No, he hadn’t wanted to take the time, or face the questions, or be made to engage in conversation of any kind. He’d been grabbing snacks from the kitchen or trading on his meager sway as a scion of the house to have plates sent up to his room. Unfortunately, especially in the evenings, those plates of food went cold and congealed when he passed out before remembering to eat.
“You’re too skinny and your magic is whisper-thin,” she observed. “And you look like a demon scraped you off the pavement then put you through a washing wringer.”
“I love you, too, Grandmother,” he replied wryly, realizing as he said it that he did love her. Still. Despite everything. He sighed. “I just want to get to the bottom of this riddle.”
“You never could resist a puzzle,” she noted fondly. “You were just like this as a boy, glued to whatever riddle-game you’d found, refusing to eat or sleep until you solved it—or we forcibly pried you away.” She paused meaningfully. “Do I have to forcibly pry you away?”
“No,” he said, capitulating to the fatigue so intense it nearly hurt. “I’ll go sleep.” It looked to be nighttime anyway, the windows black, not even a reflected glow from the wintry landscape outside.
“And you’ll eat first.”
“Yes, Grandmother.”
“Don’t ‘yes, Grandmother’ me, boyo. I’m wise to your tricks.” But she offered him a hand up, steadying him when he swayed. “You’ll sit at the table and eat while I watch,” she decided.

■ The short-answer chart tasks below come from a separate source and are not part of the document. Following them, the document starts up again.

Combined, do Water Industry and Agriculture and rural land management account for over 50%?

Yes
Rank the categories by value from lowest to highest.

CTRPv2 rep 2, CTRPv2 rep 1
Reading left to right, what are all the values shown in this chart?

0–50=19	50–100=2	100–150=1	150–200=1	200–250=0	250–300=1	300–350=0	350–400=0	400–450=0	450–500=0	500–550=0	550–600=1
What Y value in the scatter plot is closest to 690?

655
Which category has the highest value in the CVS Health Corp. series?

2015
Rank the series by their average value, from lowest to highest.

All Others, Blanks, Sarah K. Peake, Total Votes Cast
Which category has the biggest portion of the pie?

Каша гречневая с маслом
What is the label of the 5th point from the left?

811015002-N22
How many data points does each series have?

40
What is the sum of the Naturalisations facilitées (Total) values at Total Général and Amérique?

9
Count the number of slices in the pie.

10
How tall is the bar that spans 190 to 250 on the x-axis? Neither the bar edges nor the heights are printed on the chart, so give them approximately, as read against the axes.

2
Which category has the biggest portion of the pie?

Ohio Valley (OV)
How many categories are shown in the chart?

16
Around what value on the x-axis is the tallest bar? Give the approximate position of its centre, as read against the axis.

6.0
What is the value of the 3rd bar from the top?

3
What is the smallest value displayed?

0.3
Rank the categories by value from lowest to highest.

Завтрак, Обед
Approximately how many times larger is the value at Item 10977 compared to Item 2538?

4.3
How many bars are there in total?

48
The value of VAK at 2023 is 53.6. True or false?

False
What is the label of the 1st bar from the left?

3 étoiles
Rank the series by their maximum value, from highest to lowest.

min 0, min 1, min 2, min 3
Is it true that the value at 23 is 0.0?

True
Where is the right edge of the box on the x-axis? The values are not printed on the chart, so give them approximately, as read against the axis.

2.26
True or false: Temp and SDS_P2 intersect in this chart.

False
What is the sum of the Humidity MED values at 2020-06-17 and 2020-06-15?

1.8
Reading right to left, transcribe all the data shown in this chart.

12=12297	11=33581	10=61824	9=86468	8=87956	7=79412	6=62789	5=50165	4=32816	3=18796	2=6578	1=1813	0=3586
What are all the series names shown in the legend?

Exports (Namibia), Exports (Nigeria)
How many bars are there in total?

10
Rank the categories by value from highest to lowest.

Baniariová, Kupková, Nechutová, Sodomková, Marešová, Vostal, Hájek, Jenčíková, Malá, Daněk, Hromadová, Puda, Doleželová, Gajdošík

“I had no idea that fell under the aegis of Lady Harahel,” Cillian mused. “Should I add it to my list of techniques to learn? ‘Badger junior wizards into eating and sleeping. Personally observe when necessary.’”
“Very funny,” his grandmother replied, sounding not at all amused now as she steered him out of the salon—barely preventing him from colliding with the door frame as he stumbled—and locking it behind them. “In general, junior wizards are not difficult to pry away from work. Keeping them from indulging in side-projects, pleasure reading, and eating their weight in cinnamon rolls and hot chocolate is the primary challenge.”
“This project is important,” he said fuzzily, knowing that much to be true. Even in his current state, the need to get to the core of the archive, to solve the riddle, burned like an unquenchable flame. “Alise needs these answers.”